If you need to catpure more equalities, you can use tuple types:

type _ t = Int: int t | Char: char t
let (%=%) (type a b c) (x:a t) (y:b t) (z: c t):
 (a * a, b * c) Type.eq option =
match x, y, z with
| Char, Char, Char -> Some Type.Equal
| Int, Int, Int -> Some Type.Equal
| _ -> None

Second your find function works? It is just equivalent of returning a regular ADT type

type s = Register of ... | Register_index of ...

And it it not possible to do better without more static type information.
In particular, calling multiple times the lookup function is the same thing as pattern matching over the ty tag of a value.

1 Like

You must prove the link between a witness of your variable in the form of a type and what is available in an environment.

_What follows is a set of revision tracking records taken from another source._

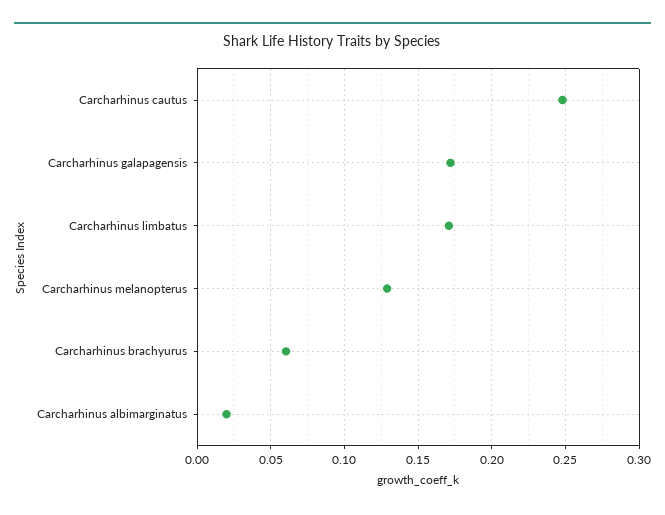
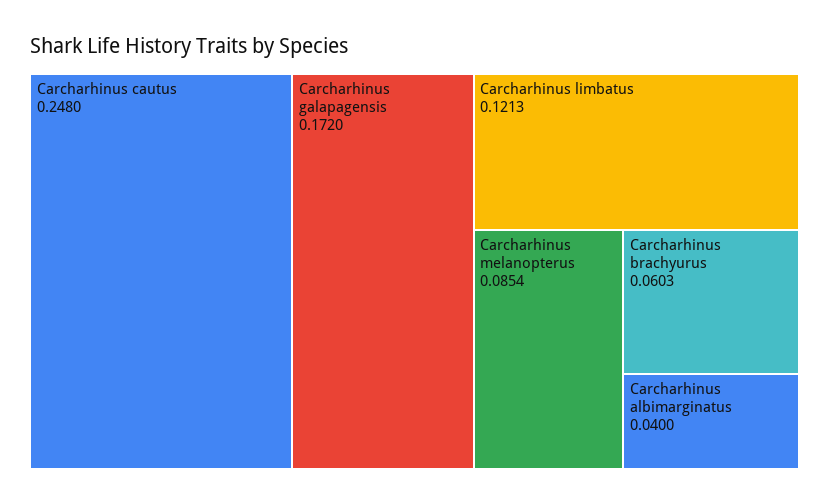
Carcharhinus limbatus: 0.17 -> 0.1213
Carcharhinus melanopterus: 0.13 -> 0.0854
Carcharhinus albimarginatus: 0.02 -> 0.04

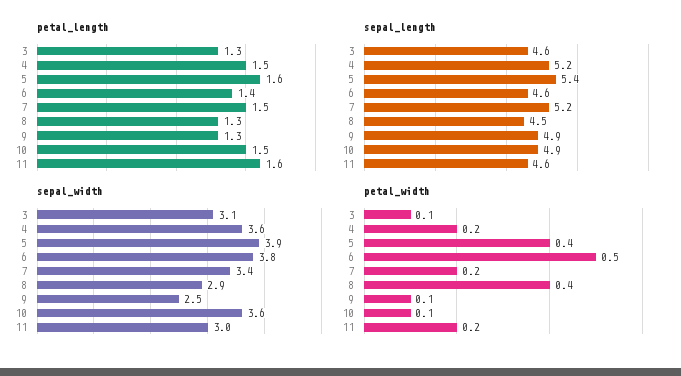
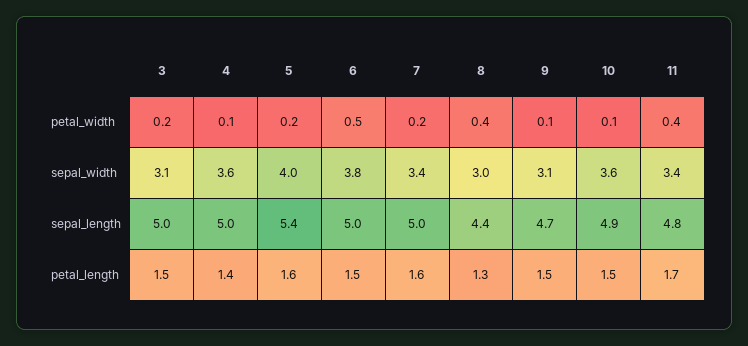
petal_length, 3: 1.3 -> 1.5
petal_length, 4: 1.5 -> 1.4
petal_length, 6: 1.4 -> 1.5
petal_length, 7: 1.5 -> 1.6
petal_length, 9: 1.3 -> 1.5
petal_length, 11: 1.6 -> 1.7
sepal_length, 3: 4.6 -> 5
sepal_length, 4: 5.2 -> 5
sepal_length, 6: 4.6 -> 5
sepal_length, 7: 5.2 -> 5
sepal_length, 8: 4.5 -> 4.4
sepal_length, 9: 4.9 -> 4.7
sepal_length, 11: 4.6 -> 4.8
sepal_width, 5: 3.9 -> 4
sepal_width, 8: 2.9 -> 3
sepal_width, 9: 2.5 -> 3.1
sepal_width, 11: 3 -> 3.4
petal_width, 3: 0.1 -> 0.2
petal_width, 4: 0.2 -> 0.1
petal_width, 5: 0.4 -> 0.2
petal_width, 11: 0.2 -> 0.4

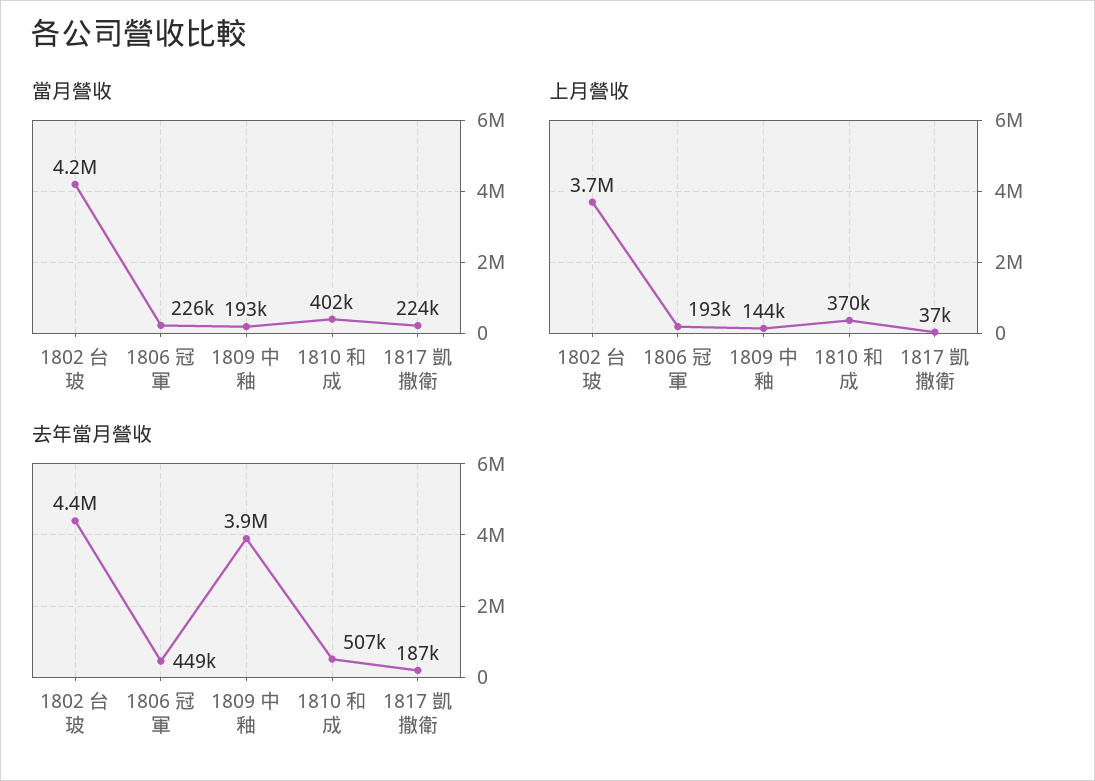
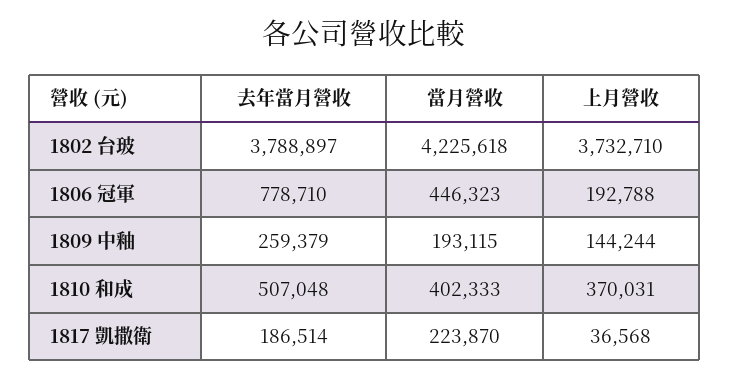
當月營收, 1806 冠軍: 226000 -> 446323
去年當月營收, 1802 台玻: 4400000 -> 3788897
去年當月營收, 1806 冠軍: 449000 -> 778710
去年當月營收, 1809 中釉: 3900000 -> 259379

In the example of mirage-lambda, we use De Bruijn indices (so these are not names) because they can be encoded under a GADT (Peano numbers).

In addition, this allows us to know the position of the variable’s value in a list whose size is also encoded with Peano numbers.

1 Like

The find function works but gives me back an opaque type I can’t do anything with because of the existential type bound by the constructor Value.

I was hoping there was to look up the value by name, without knowing the type in advance.

Thanks for the tip with the standard library witness!

I was hoping to avoid traversing the type environment multiple types.

If you have a pair of types

type _ tag =
| Int: int tag
| Float: float tag
type handwritten_sum = Box: 'a tag * 'a -> handwritten_sum

Then a value of type handwritten_sum is equivalent to a value of the corresponding ADT

type sum = 
| R_int of int 
| R_float of float

let to_sum = function
| Box(Int,x) -> R_int x
| Box(Float,x) -> R_float x

In other words the handwritten_sum is reconstructing by hand the usual discriminate union encoding of ADT by wrapping together an integer tag (with a type) with the content of the union.

1 Like

I understand this now, thanks!

I don’t think it helps me figure out the type of an identifier I find while parsing, though.

I can implement the type environment with plain ADTs but I was hoping there’s a GADT solution since GADTs let me avoid unwrapping values by hand.

How does OCaml implement typed environments?

Can someone please point me to the right place in the source tree?

OCaml has one namespace by kind of objects in the environment, and the grammar always allow to identify the kind of an identifier.

Is there a way to improve this cascade of matches?

module Output = struct
  include Output'

  let lift env (piece : 'a S.Display.piece) =
    match piece with
    | Text id -> Text id.value
    | Id id ->
      (match Type_env.lookup !env name Type.Register with
       | Some value -> Register value
       | None ->
         (match Type_env.lookup !env name Type.Register_index with
          | Some value -> Register_index value
          | None ->
            (match Type_env.lookup !env name Type.Bit_field with
             | Some value -> Bit_field value
             | None ->
               (match Type_env.lookup !env name Type.Scanner with
                | Some value -> Bit_field value
                | None ->
                  error (tag id) (Printf.sprintf "Unknown id '%s'" id.value)))))
  ;;
end

My first thought was iterating through a list of types to match but that doesn’t work since the list expects to be homogenous.

Build a Type.t list module out of Nil and Cons, just like TypeEnv?

Overall, it doesn’t sound like GADTs are great for implementing typed environments, not when the environment is indexed by the identifier name.

It looks like I should just byte the bullet and re-implement with ADTs, use a string Map and check the type to see if I got the right identifier.